①要扶養状態発生時(東京高決昭和42年9月12日ほか)
②要扶養状態を知りえた時期(広島高決昭和50年7月17日ほか)
③別居時(大阪高決昭和59年12月10日ほか)
④婚姻費用の分担請求時(大阪高決昭和43年10月28日ほか)
⑤調停・審判の申立時(大阪高決昭和62年6月24日ほか)
現在の実務では、婚姻費用の分担請求は請求時以降とするものが大半です。
ここに請求時とは、調停や審判の申立時だけではなく、それ以前に事実上請求していれば、その請求時点が始期となります。
内容証明郵便によって婚姻費用の分担を請求した場合は、その時期が始期となるという裁判例もあります(東京家審平成27年8月13日)。
過去に遡って請求することの可否
請求時点より過去に遡って婚姻費用の分担請求を認めると、その期間によっては義務者が一時に支払う金額が多額になるなど、義務者にとって過酷な結果となります。
また過去に遡って婚姻費用の請求を認めなくても最終的に財産分与で清算することも可能です。

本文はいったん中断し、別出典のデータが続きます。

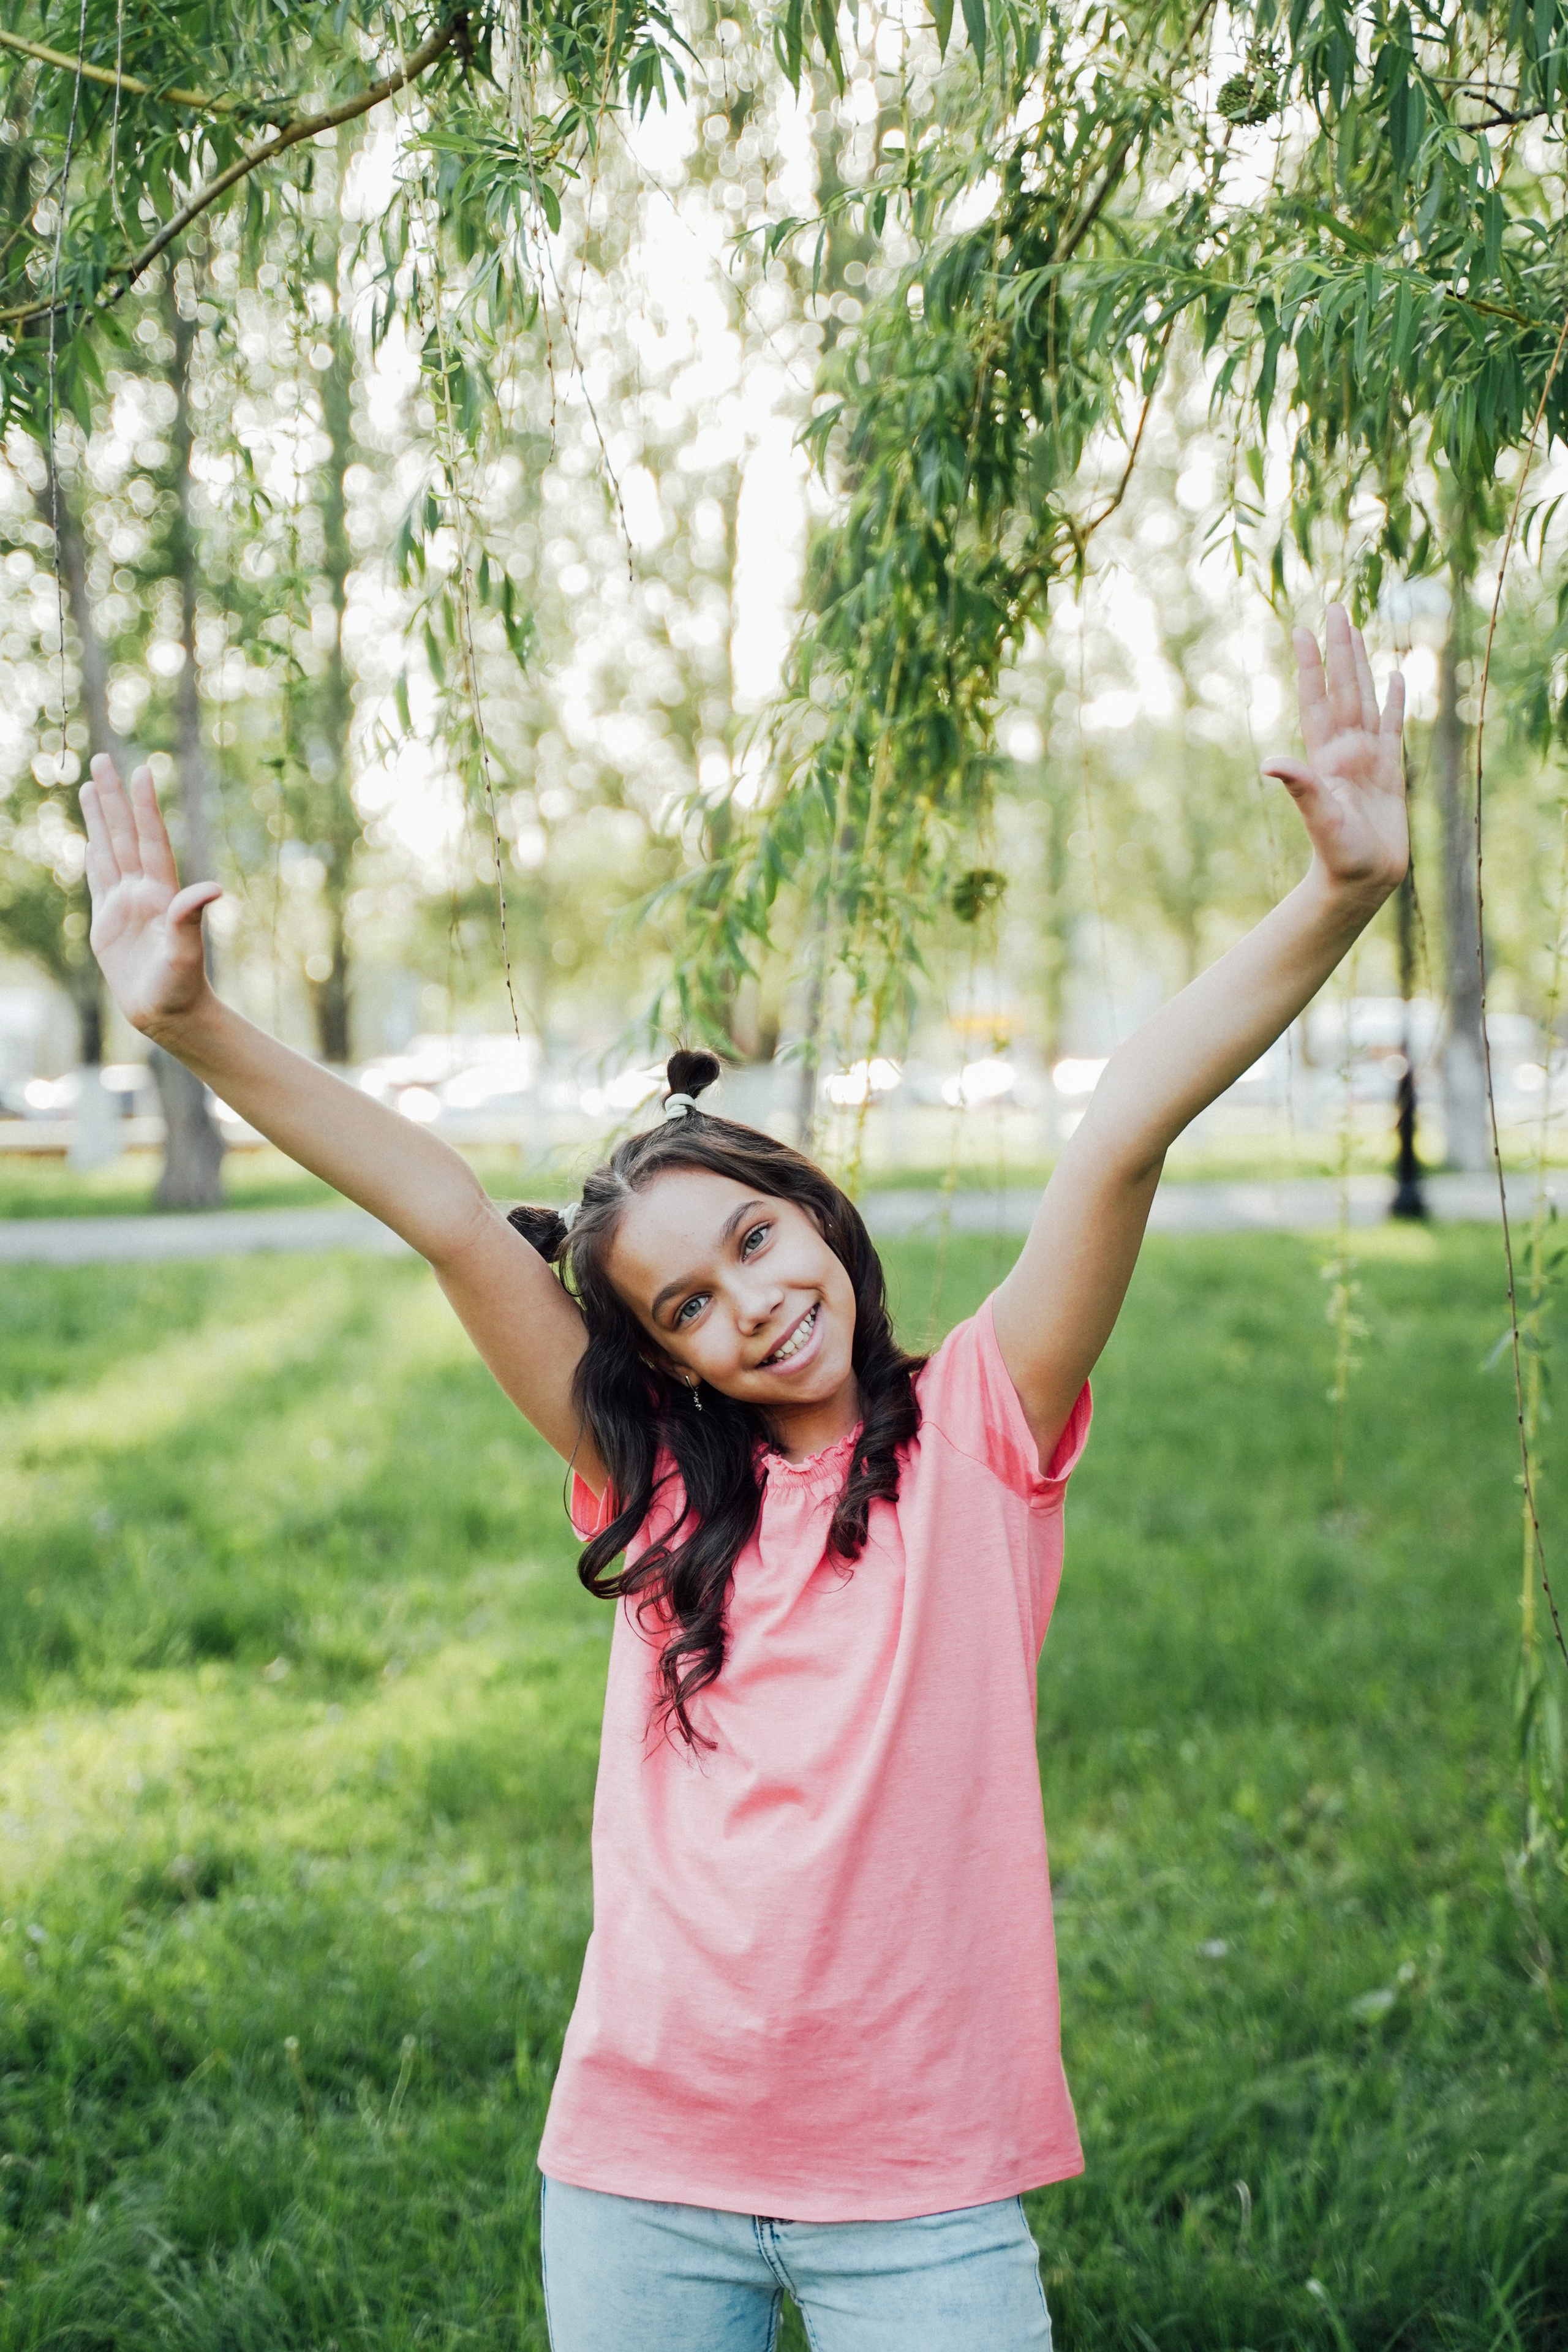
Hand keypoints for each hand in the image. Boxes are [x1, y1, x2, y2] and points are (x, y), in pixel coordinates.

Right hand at [79, 755, 221, 1033]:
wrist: (168, 1014)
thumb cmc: (181, 986)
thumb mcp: (187, 951)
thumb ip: (191, 918)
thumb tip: (213, 888)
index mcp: (161, 893)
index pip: (150, 839)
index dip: (145, 807)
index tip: (143, 771)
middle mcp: (143, 892)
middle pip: (124, 834)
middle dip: (113, 798)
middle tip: (103, 759)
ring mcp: (124, 905)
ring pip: (108, 850)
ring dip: (100, 819)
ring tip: (92, 785)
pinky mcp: (107, 923)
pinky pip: (98, 881)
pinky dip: (93, 857)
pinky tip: (90, 837)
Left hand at [1263, 604, 1406, 898]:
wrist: (1362, 881)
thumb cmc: (1339, 854)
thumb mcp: (1319, 817)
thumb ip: (1300, 787)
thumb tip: (1267, 763)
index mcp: (1326, 756)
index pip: (1318, 699)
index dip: (1311, 664)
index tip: (1301, 628)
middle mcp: (1344, 749)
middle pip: (1343, 687)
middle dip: (1338, 648)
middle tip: (1334, 606)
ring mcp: (1367, 757)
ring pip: (1366, 698)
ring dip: (1361, 665)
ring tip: (1357, 630)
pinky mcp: (1390, 770)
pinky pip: (1394, 725)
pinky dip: (1396, 700)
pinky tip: (1395, 676)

したがって、一般的には過去に遡っての婚姻費用の分担請求は認められません。
一方で、義務者の収入や資産からみて過去に遡って婚姻費用の分担を認めても過酷とはならずその分担を免れさせることが著しく公平に反する場合や、義務者が権利者の要扶養状態を知りながら権利者の婚姻費用の分担請求を妨げた事情がある場合などには、過去に遡っての請求が認められる場合があるといわれています。